Switch "text content" to "visible text" in the records, starting at the line that has "Rendered at 1654 by 1241 pixels." and stopping after the line that has "text_box my %months". Leave everything else unchanged and return only those lines.

### Input
****

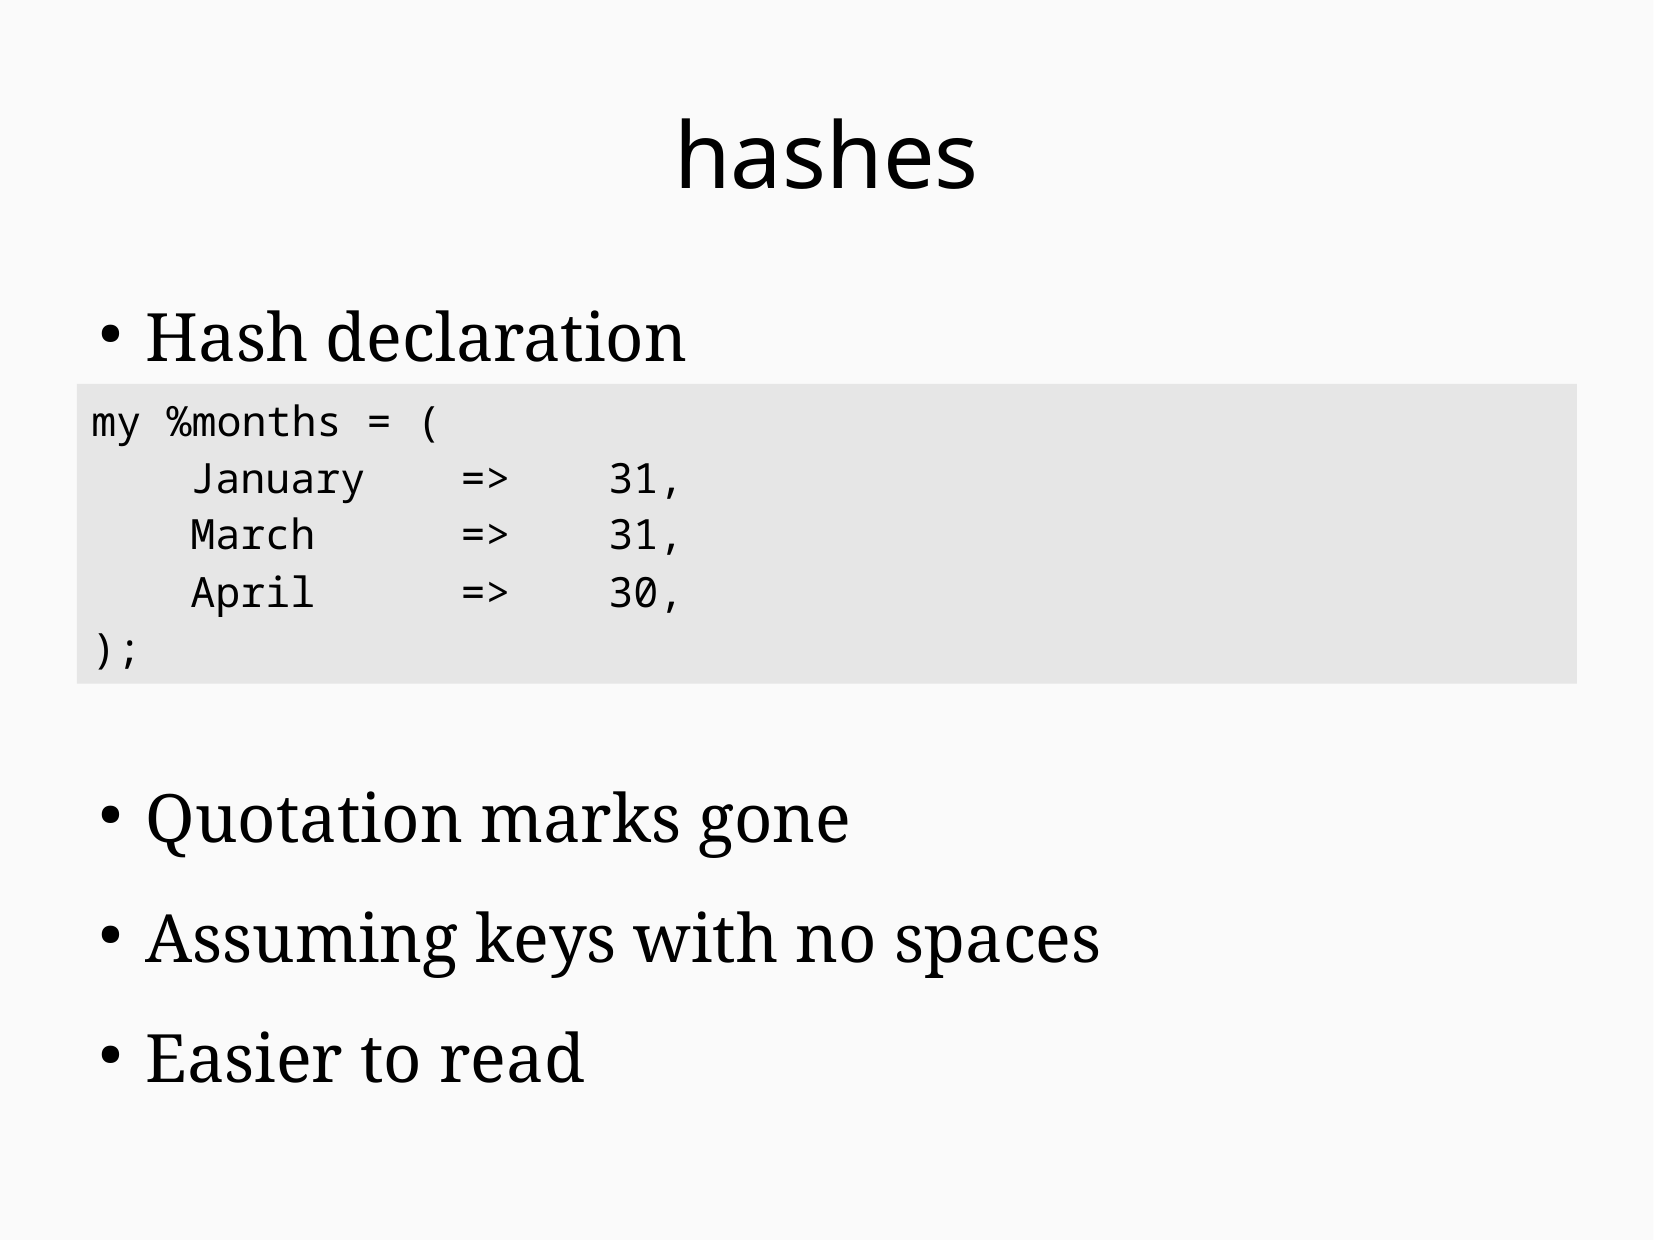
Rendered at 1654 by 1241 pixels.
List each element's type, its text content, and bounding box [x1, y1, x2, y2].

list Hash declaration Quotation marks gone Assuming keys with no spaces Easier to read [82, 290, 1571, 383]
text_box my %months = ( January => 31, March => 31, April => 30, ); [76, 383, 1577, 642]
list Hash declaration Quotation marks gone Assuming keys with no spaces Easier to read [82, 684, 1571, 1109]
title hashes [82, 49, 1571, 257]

****

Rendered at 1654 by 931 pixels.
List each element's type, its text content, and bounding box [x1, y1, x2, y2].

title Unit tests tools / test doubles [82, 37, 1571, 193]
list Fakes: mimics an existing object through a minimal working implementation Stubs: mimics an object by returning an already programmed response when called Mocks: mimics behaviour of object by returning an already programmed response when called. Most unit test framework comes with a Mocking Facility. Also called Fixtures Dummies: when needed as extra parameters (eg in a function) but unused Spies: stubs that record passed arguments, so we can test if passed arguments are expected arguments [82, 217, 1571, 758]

****

### Complete output
Rendered at 1654 by 1241 pixels.
List each element's type, its visible text, and bounding box [x1, y1, x2, y2].

list Hash declaration Quotation marks gone Assuming keys with no spaces Easier to read [82, 290, 1571, 383]
text_box my %months = ( January => 31, March => 31, April => 30, ); [76, 383, 1577, 642]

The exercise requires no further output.